High View era un bloque de pisos modernos situado en la cima de la colina. Allí, un inmenso cedro se había conjurado con unas cariátides para conferirle la dignidad y belleza de las que carecían la mayoría de los bloques de pisos a que tan aficionados se estaban volviendo los londinenses de la periferia.

El señor Challis a modo de respuesta se limitó a sonreír. Si pensaba que vivía en High View, mucho mejor.

—¿Entonces saldrá conmigo una tarde la semana que viene? —insistió. Inclinó su alta cabeza sobre la rubia de Hilda y su gorro escarlata—. ¿Cenará conmigo pongamos… el martes? Luego iremos al teatro… ¿o prefiere ver una película?

Él prefería ir al cine. Solía ir bastante al teatro, donde podía toparse fácilmente con algún conocido. Sin embargo, a ninguno de sus amigos se le ocurriría ir a ver la misma película que Hilda.

—De acuerdo, es muy amable por su parte —accedió, en un tono más formal del que había empleado con él hasta ahora. Lo miró a los ojos con sinceridad—. Me encantaría. Muchas gracias. Parece usted salido de las páginas de un libro —añadió.

El señor Challis, que no era muy dado a la risa, estalló en una carcajada.

—¿Ah, sí? ¿Y de cuál? —Esperaba que dijera de alguno de Marie Corelli, o de Ethel M. Dell.

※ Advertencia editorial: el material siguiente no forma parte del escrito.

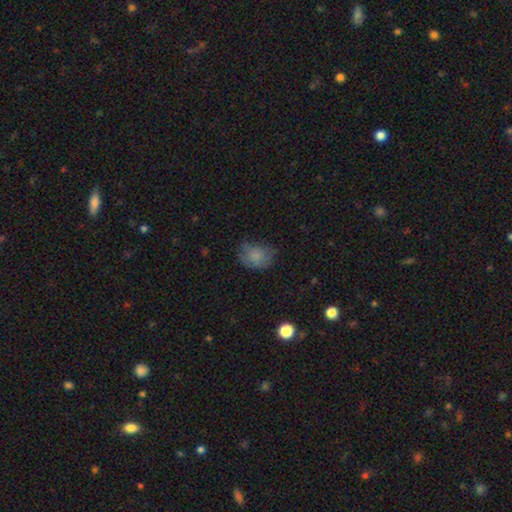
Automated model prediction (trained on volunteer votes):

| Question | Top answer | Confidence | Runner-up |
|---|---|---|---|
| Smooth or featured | smooth | 76% | featured or disk (13%) |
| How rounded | round | 50% | in between (49%) |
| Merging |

—Bueno, yo no leo mucho, pero hay una chica en mi oficina que está loca por una escritora llamada Anne Duffield[27]; casi siempre escribe sobre lugares exóticos; historias de amor, y no son malas precisamente, he leído un par de ellas y me han gustado mucho. Pues bien, usted es como uno de esos hombres que salen en sus libros.

—Bueno, ¿y qué tipo de hombres salen en sus libros? —preguntó. Nunca había oído hablar de Anne Duffield.

—Oh, hombres bastante interesantes, de hecho. Ya sabe, un poco distintos. —Le lanzó una mirada que contenía una combinación de burla y halago.

El señor Challis la aceptó con el deleite propio de un hombre que por momentos notaba que iba cayendo rendido ante los pies de una bella dama, pero se paró a pensar en que, por lo visto, existían novelistas de los que nunca había oído hablar, y cuyas obras leían encantadas las jovencitas corrientes. Todas sus otras amiguitas solían tener leves nociones de literatura, y anhelaban que él les estimulara la mente; admiraban las novelas de Charles Morgan[28] o recitaban de memoria los poemas de T. S. Eliot. Sin embargo, estaba seguro de que Hilda nunca había oído hablar de ninguno de los dos. «En fin —tuvo que admitir—, yo tampoco he oído hablar nunca de Anne Duffield…».

Y así llegaron al barrio. Casi había anochecido ya, lloviznaba y ni siquiera en High Street se veía un alma.

—Entonces, ¿va a cenar conmigo el martes? —volvió a preguntar. Se detuvo en lo alto de esas escalerillas entre dos casas que conducen de Pond Square al barrio propiamente dicho.

—Sí —asintió Hilda—. ¿Dónde nos encontramos? Le propongo la parada de metro de Tottenham Court Road, junto al puesto de libros. ¿A las seis en punto?

—Enviaré un taxi a buscarla a la puerta de su oficina a las seis —dijo el señor Challis en tono represivo después de una pausa: más vale que esa chica aprendiera que sería él quien llevara la voz cantante en todas sus salidas.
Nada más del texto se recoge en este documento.